In this study, we demonstrated that clip locations could be confirmed using firefly technology in 17 of 20 (85%) cases. In addition, there were no adverse events due to clip attachment or due to clips dropping out. In the oncological assessment, the ideal length of the DRM was sufficient and the number of lymph nodes removed during dissection was correct. These results indicate that fluorescence-guided methods using NIRFCs are safe and feasible for the treatment of rectal cancer.
The tattoo marking used for preoperative marking has various disadvantages, such as unclear range, excessively thin marking, and scattered ink. In rectal cancer, a shorter DRM and an unsuitable TME increase the risk of local recurrence and decrease the overall survival rate [3–5]. An unclear range or excessively thin markings make it difficult to recognize the optimal DRM. The scattered ink makes it difficult to identify the optimal DRM and TME layers. Therefore, it is not suitable for the treatment of rectal cancer. To achieve a complete TME and optimal DRM, tumor site marking with NIRFCs may be used as an alternative to tattoo marking, which results in various problems such as unclear range, excessively thin marking, and scattered ink.
The advantage of using NIFRCs as a preoperative marking method is that tumors can be extracted more precisely [6, 7, 13]. Therefore, we attempted to apply NIFRCs as a marking method for rectal cancer. This has oncological benefits in rectal cancer; it involves selection of the optimal intestinal incision length (optimal DRM) and correct dissection surface (correct TME layer). To demonstrate the benefits of NIFRCs in rectal cancer, it is important to carefully evaluate their visibility. One patient with T4 tumor progression and one patient with thick fatty tissue deposits around the rectum presented potentially interfering issues but these did not affect the detection of NIFRCs.
Despite an almost complete retention rate among all patients, the tumor locations could not be identified in three cases, and preoperative CRT was performed for all three cases. CRT is known to induce inflammation, necrosis, and fibrosis, resulting in thickening of the rectal wall [14, 15] (Fig. 2). For the CRT, it was necessary to obtain the strongest near-infrared signal. Three approaches have been used. The first is to compress the intestinal tract to minimize soft tissue penetration. In the second, the laparoscope is positioned vertically to obtain a sufficient angle of fluorescence excitation to detect the clip. The intestine must be mobilized before proper positioning of the laparoscope. Third, we considered a new clip-attachment method. This made it easier to obtain near-infrared signals by concentrating the clip only on the ventral side rather than hitting the entire circumference (Fig. 3).

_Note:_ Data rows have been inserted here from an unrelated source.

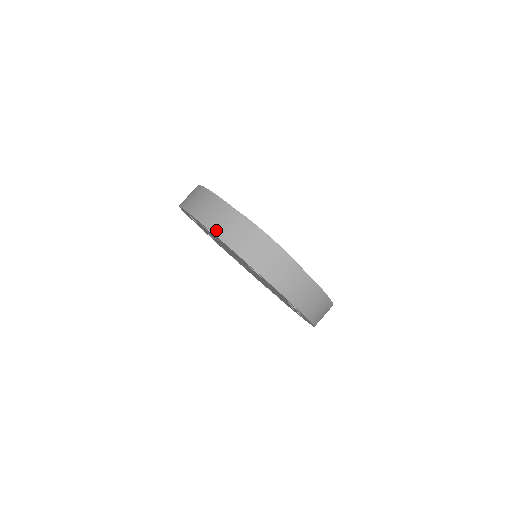
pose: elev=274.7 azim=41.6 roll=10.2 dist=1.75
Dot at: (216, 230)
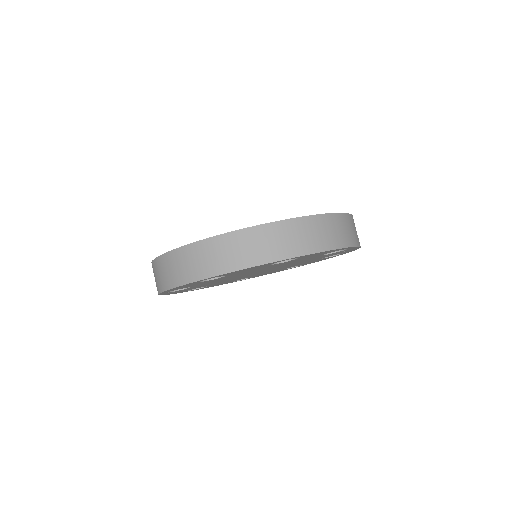
Dot at: (220, 270)
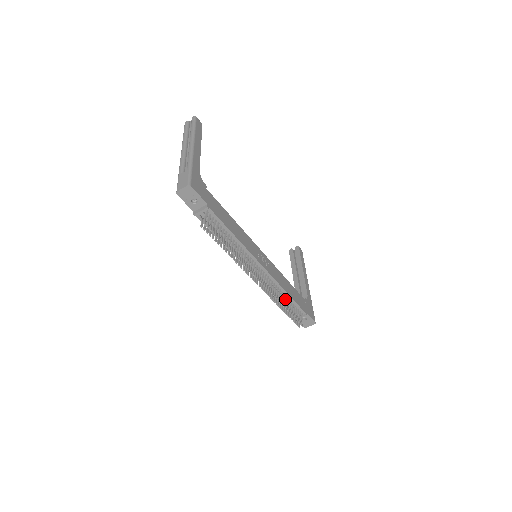
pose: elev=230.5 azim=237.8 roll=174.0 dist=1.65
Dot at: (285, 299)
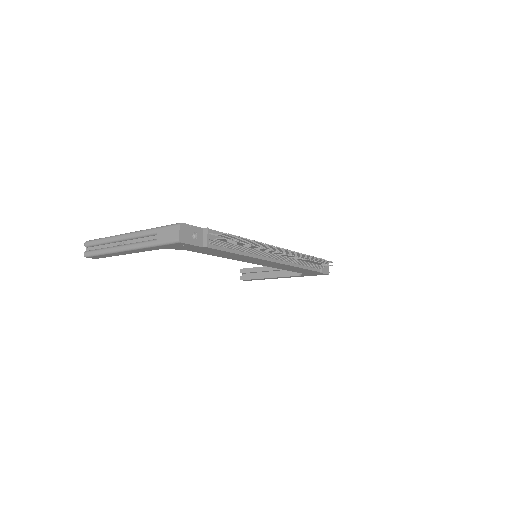
Dot at: occluded
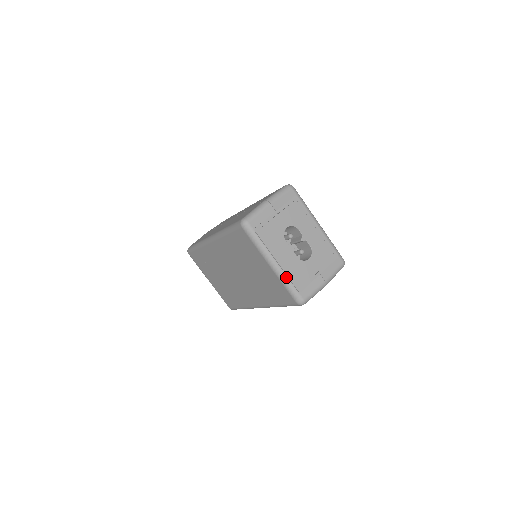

This study had several limitations. First, owing to the small sample size and retrospective, single-center, non-randomized design, potential bias could not be eliminated. Second, all operative procedures were performed by two surgeons and endoscopists; such a setting might have been a possible source of optimism bias. Third, we could not evaluate circumferential RM (CRM) for oncological assessment. Similar to DRM and TME, CRM influences the local recurrence rate. After preoperative treatment, the 5-year local recurrence rate for a CRM measuring > 1 mm was significantly lower than those ≤ 1 mm [16, 17]; hence, we should evaluate CRM as an oncological endpoint in the future. Fourth, NIFRCs are expensive (the required cost is approximately $100 per 1 fluorescent clip); therefore, we need to reduce the number of clip placements as much as possible. However, there are advantages, such as optimal intestinal incision length (optimal DRM) and correct dissection surface (correct TME layer). Accordingly, it is important to analyze the oncological outcomes and total costs of both procedures.
In conclusion, the fluorescence-guided method using NIRFCs was safe and feasible for rectal cancer; hence, we believe that this method using NIRFCs can be a promising surgical option in rectal cancer resection.